__Problem__:
The expected output is an exact copy of the lines from the one containing "16: (409, 272)" through the final line of the entries below, with no images.

__Data supplied__:
>>>>

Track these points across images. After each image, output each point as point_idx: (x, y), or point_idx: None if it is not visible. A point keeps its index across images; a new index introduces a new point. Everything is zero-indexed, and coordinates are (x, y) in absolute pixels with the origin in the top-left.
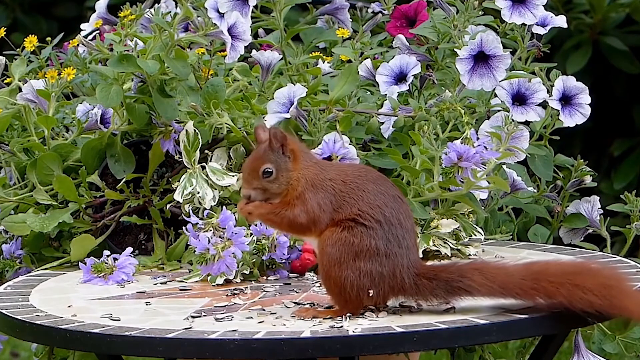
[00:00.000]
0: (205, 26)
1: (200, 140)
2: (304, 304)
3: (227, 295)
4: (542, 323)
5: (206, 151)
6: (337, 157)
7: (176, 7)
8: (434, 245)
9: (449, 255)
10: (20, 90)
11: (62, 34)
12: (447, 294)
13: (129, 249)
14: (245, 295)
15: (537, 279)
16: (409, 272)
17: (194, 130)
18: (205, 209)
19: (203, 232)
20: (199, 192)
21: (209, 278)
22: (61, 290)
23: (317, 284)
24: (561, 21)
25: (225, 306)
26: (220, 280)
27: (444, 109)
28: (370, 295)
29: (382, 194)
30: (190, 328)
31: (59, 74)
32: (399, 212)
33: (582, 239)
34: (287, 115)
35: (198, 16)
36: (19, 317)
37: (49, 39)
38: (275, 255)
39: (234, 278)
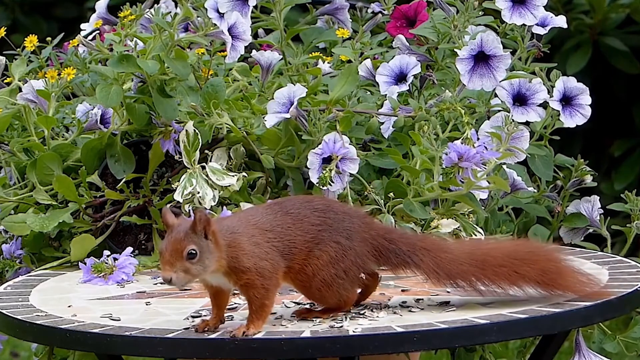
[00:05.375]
0: (205, 26)
1: (200, 140)
2: (304, 304)
3: None
4: (542, 323)
5: (206, 151)
6: (337, 157)
7: (176, 7)
8: None
9: None
10: (20, 90)
11: (62, 34)
12: (397, 265)
13: (129, 249)
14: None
15: (483, 268)
16: (370, 227)
17: (194, 130)
18: (205, 209)
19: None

<<<<

__Task result__:
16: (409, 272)
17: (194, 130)
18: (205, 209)
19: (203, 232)
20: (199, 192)
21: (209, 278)
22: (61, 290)
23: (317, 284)
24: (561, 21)
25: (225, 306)
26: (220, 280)
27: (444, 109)
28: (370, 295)
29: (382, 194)
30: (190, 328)
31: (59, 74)
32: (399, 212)
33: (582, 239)
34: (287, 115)
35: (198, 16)
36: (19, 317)
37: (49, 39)
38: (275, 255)
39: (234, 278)
[00:05.375]
0: (205, 26)
1: (200, 140)
2: (304, 304)
3: None
4: (542, 323)
5: (206, 151)
6: (337, 157)
7: (176, 7)
8: None
9: None
10: (20, 90)
11: (62, 34)
12: (397, 265)
13: (129, 249)
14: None
15: (483, 268)
16: (370, 227)
17: (194, 130)
18: (205, 209)
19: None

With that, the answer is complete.